# Time to make them bleed



## savedjim (Apr 25, 2012)

Well I've killed two turkeys this year and I can't stand it any more . I went in and poured out 200 pounds of corn and 4 boxes of strawberry jello in my hog hunting hole . I also hung a feeder over the hole I'm ready to draw some pig blood.  I'm hoping they will find it within a week . The last time I baited this hole I took a 200 pound boar hog at 25 yards in just 2weeks of baiting the site. I turned my brute x back up to 65 pounds and ordered some 100 grain killzones from nap. I'm going to check the hole this Sunday and see if they have found it. If the pigs are there I'm going to go ahead and set up a blind to get the kills on video. I will post all the kills off this hole on this thread up untill deer season. Check this thread for more from blood trail tv. Wish me luck.


----------



## elmer_fudd (Apr 26, 2012)

Good luck!


----------



## weekender (Apr 26, 2012)

standing by for the pig stickn


----------



## sawtooth (Apr 27, 2012)

Go get em dude, sounds like ur ready!


----------



## SELFBOW (Apr 28, 2012)

good luck


----------



## savedjim (Apr 29, 2012)

Well I went in and checked the hole today and it looks great . It looks like a bomb went off in there hope to hunt wensday I set a camera over the hole today and set up a ground blind . They had nocked the feeder down so I fixed it and rebaited the hole I will post pics as they come in.


----------



## copperheadmike (Apr 30, 2012)

Cant wait to see!


----------



## Okie Hog (May 1, 2012)

Get them hogs!!!


----------



## savedjim (May 1, 2012)

Well my camera started sending me pics last night at 8:30 and didnt stop Untill 4:00 am this morning I wound up with 70 pics of hogs standing 20 yards in front of my ground blind . Most of the pics are of boars black and white spotted and solid black. All big hogs no small pigs I'm going to try to post the pics in a little while I can't figure out how to put the on here with my I phone. But I'm leaving out at 6:00 pm wensday afternoon to hunt the hole for the first hunt of the year. I've kinda got my heart set on one of those black and white spotted boars  pis should hopefully be up by 10: 30 tonight. Wish me luck tomorrow .


----------



## shakey gizzard (May 1, 2012)

PSEJim said:


> Well my camera started sending me pics last night at 8:30 and didnt stop Untill 4:00 am this morning I wound up with 70 pics of hogs standing 20 yards in front of my ground blind . Most of the pics are of boars black and white spotted and solid black. All big hogs no small pigs I'm going to try to post the pics in a little while I can't figure out how to put the on here with my I phone. But I'm leaving out at 6:00 pm wensday afternoon to hunt the hole for the first hunt of the year. I've kinda got my heart set on one of those black and white spotted boars  pis should hopefully be up by 10: 30 tonight. Wish me luck tomorrow .

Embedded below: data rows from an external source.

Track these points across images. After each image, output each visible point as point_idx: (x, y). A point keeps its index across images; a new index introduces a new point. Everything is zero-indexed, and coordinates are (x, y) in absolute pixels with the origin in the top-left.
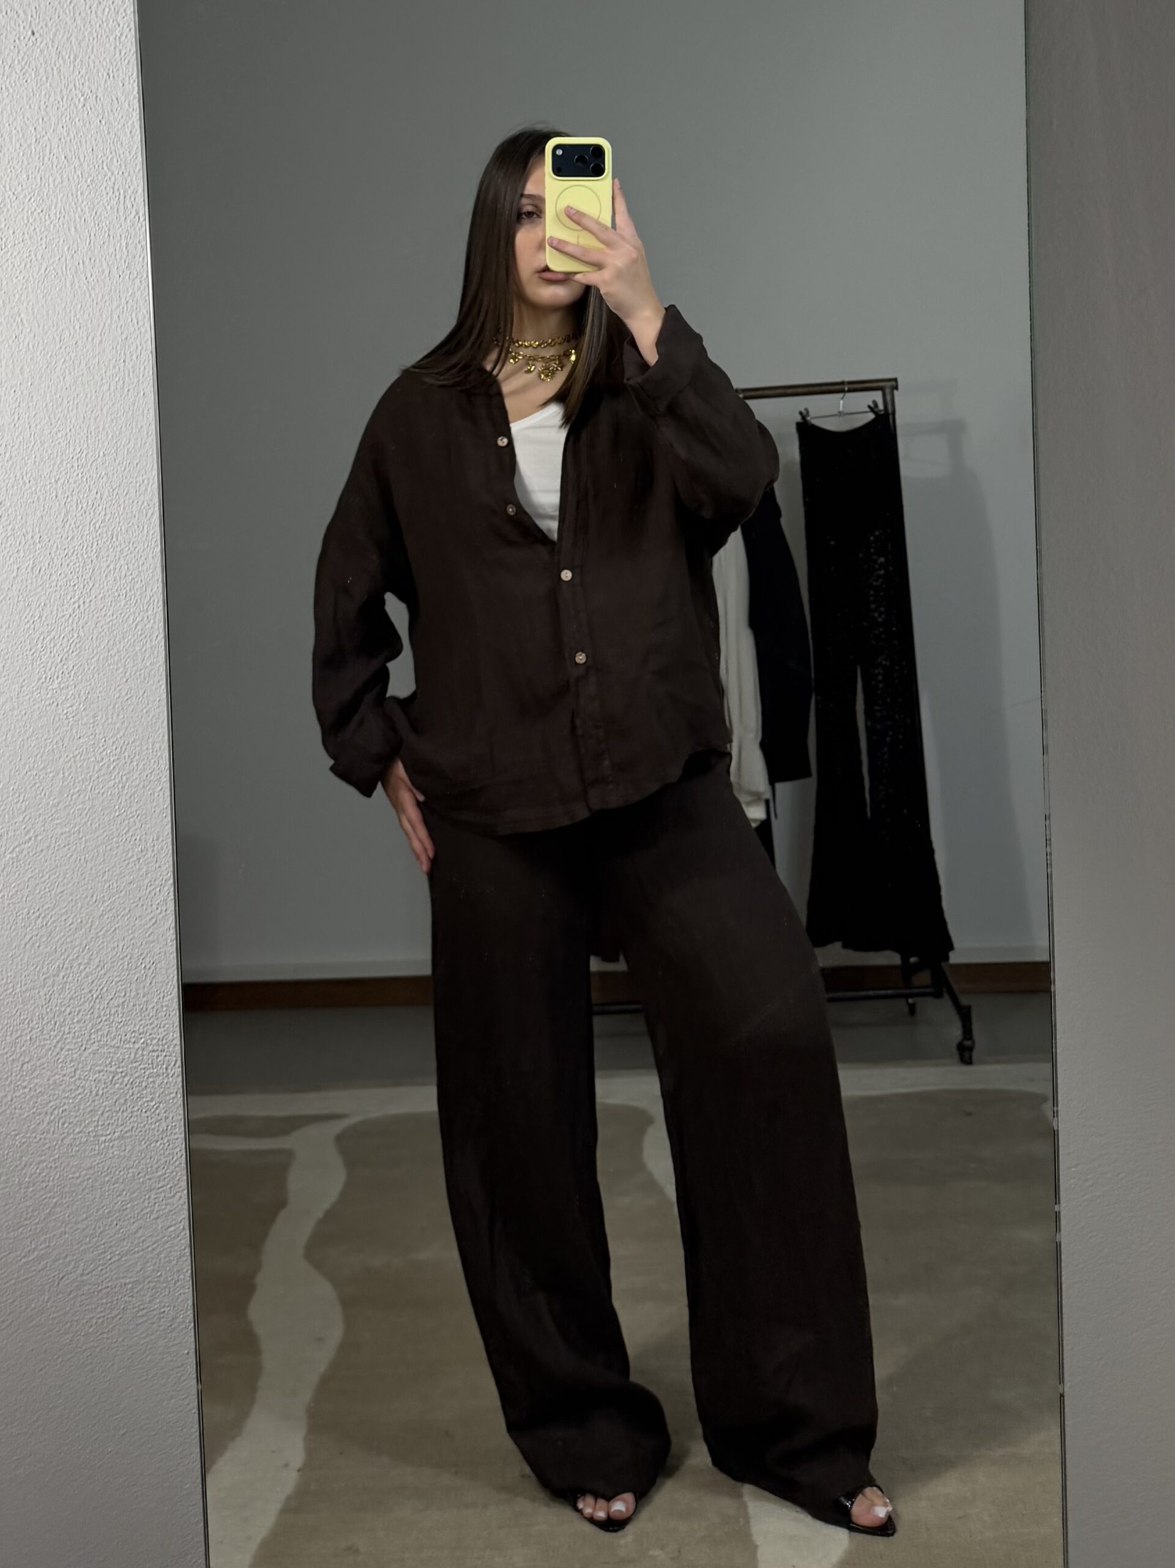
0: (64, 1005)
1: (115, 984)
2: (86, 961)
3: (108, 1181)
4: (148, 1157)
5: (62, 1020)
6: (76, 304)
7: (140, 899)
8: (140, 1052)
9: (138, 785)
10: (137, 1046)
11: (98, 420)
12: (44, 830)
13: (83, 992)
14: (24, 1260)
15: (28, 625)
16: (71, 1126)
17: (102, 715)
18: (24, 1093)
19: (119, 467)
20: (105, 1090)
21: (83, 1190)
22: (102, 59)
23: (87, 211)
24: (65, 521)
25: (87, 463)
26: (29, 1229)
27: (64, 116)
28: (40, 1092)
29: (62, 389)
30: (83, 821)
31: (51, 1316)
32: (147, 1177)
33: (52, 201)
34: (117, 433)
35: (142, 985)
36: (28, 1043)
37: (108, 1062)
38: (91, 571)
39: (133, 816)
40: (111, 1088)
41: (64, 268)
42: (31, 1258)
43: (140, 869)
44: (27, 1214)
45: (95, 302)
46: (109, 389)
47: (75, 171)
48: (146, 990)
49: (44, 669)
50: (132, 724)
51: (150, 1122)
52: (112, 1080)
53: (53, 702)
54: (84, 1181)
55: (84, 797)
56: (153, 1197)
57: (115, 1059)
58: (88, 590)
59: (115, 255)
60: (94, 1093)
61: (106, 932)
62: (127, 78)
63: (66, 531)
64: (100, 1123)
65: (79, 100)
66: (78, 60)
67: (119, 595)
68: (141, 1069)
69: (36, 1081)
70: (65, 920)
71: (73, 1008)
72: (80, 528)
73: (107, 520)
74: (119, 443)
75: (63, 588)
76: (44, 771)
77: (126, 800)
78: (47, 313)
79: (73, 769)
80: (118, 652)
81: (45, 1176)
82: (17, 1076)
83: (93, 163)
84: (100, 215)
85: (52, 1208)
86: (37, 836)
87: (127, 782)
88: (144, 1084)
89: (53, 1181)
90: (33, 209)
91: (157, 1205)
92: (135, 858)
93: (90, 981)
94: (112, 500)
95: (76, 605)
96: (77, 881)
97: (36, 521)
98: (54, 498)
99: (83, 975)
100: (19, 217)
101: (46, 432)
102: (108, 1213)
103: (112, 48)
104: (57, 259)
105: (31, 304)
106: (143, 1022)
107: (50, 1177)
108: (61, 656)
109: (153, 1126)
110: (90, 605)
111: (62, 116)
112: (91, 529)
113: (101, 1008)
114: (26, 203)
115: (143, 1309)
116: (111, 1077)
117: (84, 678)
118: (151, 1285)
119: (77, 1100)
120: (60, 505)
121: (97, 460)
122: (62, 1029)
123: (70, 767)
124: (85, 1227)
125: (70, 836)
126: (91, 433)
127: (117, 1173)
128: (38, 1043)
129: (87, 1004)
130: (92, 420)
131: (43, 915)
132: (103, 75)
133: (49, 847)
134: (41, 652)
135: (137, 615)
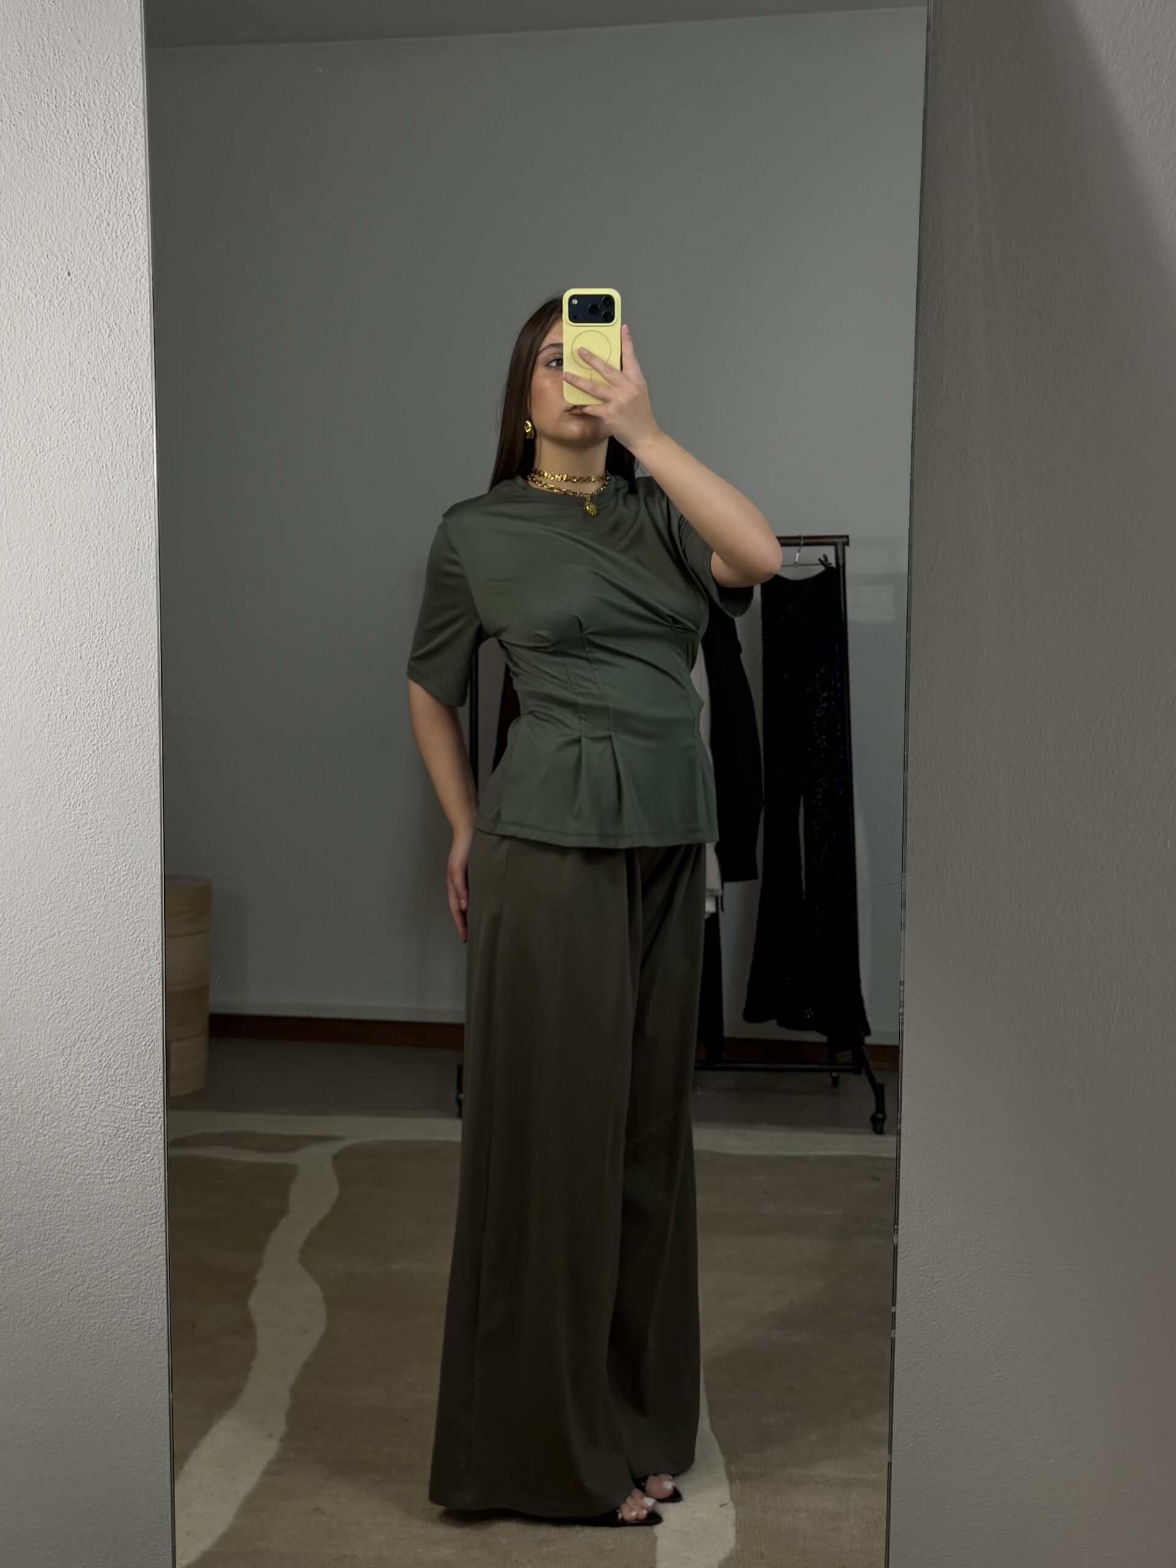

Good luck ! 9 30 to 11 30pm seem to be the zone!


----------



## savedjim (May 1, 2012)

Here's the pic I promised


----------



## savedjim (May 1, 2012)

The pics are still coming in now as I post this. If u look hard u can see my ground blind in the upper right hand corner of the pic.


----------



## savedjim (May 2, 2012)

Headed to the swamp at 6:00 to day gonna stay untill I get a shot at a black and white spotted or a huge boar it's going to be hot.


----------



## nockemstiff (May 2, 2012)

Listening out for the report... this moon got me itching again.


----------



## savedjim (May 5, 2012)

Well its been a while since my last post but I did hunt last Sunday. And there was no shortage of hogs but the wind played havoch on our game plans. I arrived at the blind at 6:30 at 6:45 five boars came in together very cousious and I picked out the one I wanted to take but while I was waiting for a good shot one circled the bind and winded me and you know the rest of that story going in this Sunday for the second hunt.


----------



## savedjim (May 6, 2012)

Smoked one on video. Video will be up by Tuesday night hopefully.


----------



## Slugslinger (May 8, 2012)

alright.  you got me hooked.  I tuned in for the video, don't leave me in suspense.  My hunt sucked so i got live vicariously thru yours


----------



## savedjim (May 8, 2012)

Didn't get home in time to post video should have it up for every one wensday night.


----------



## savedjim (May 13, 2012)

Couldn't get the video up, but here is a picture of the boar that I killed.


----------



## savedjim (May 13, 2012)

Made a 35 yard shot on this big boar hog. Shot him qeartering to me arrow entered center of his sheld and exited mid belly opposite side. I tracked him 85 yards blood all the way. Love thoughs cut on contact broadheads


----------



## weekender (May 14, 2012)

fine looking hog, congrats


----------



## Dixiesimpleman32 (May 14, 2012)

big o hog congrads


----------



## ga boy bowhunter2 (May 14, 2012)

that's what I'm talking about


----------